TRY IT: Give back the lines below verbatim, omitting all pictures.

:: DATA EXTRACT ::

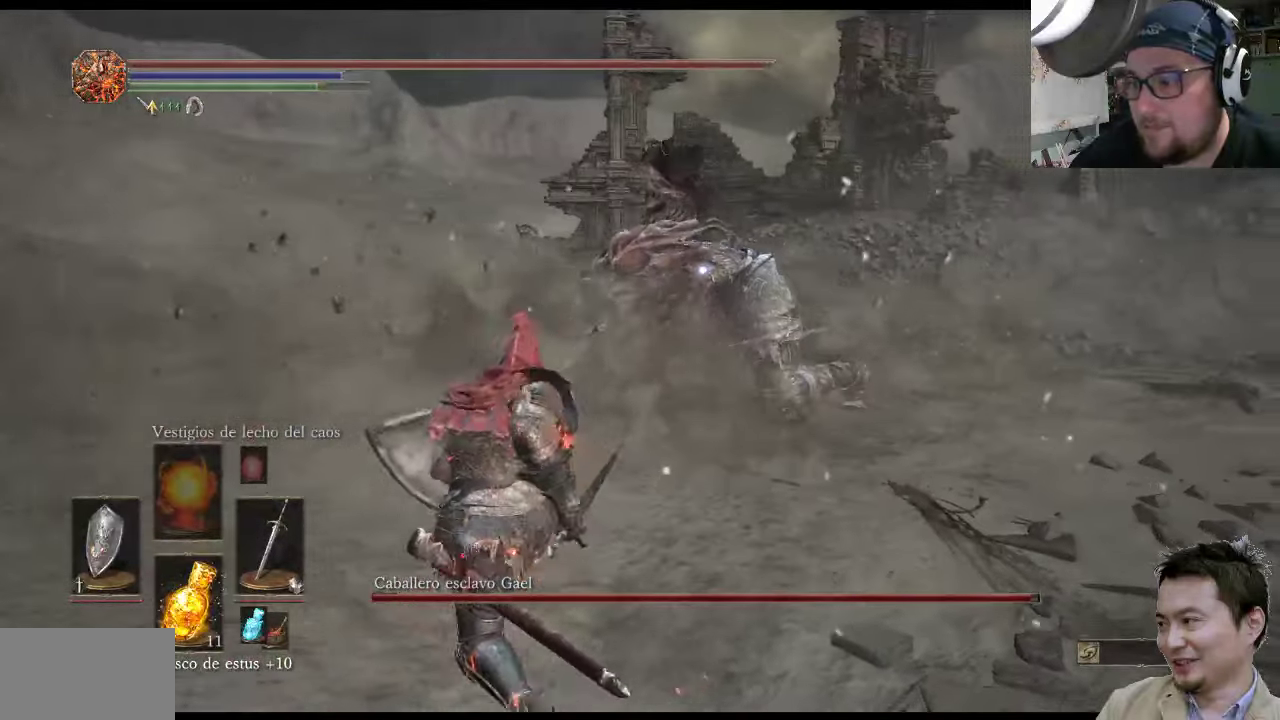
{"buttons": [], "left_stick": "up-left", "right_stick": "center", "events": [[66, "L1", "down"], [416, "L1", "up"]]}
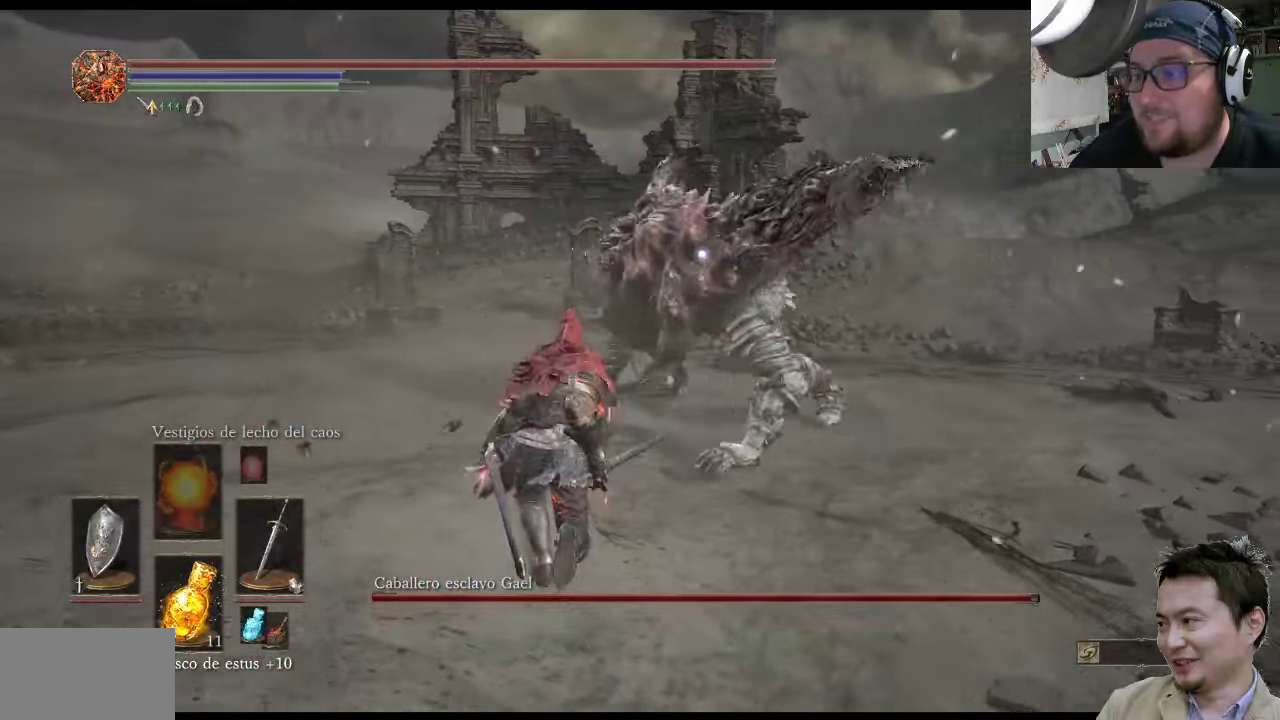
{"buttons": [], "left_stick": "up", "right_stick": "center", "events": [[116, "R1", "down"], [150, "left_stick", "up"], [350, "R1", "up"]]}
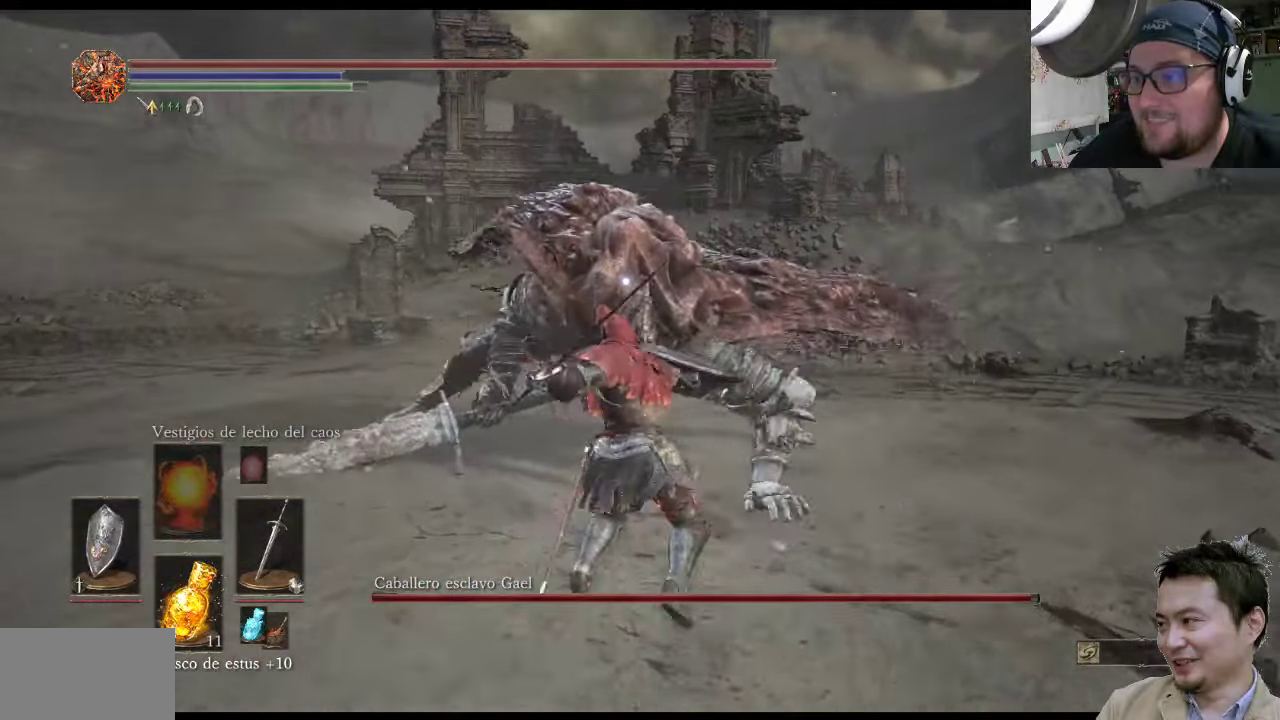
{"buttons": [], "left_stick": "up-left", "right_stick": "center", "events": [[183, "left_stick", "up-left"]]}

:::

ANSWER:
{"buttons": [], "left_stick": "up-left", "right_stick": "center", "events": [[66, "L1", "down"], [416, "L1", "up"]]}
{"buttons": [], "left_stick": "up", "right_stick": "center", "events": [[116, "R1", "down"], [150, "left_stick", "up"], [350, "R1", "up"]]}
{"buttons": [], "left_stick": "up-left", "right_stick": "center", "events": [[183, "left_stick", "up-left"]]}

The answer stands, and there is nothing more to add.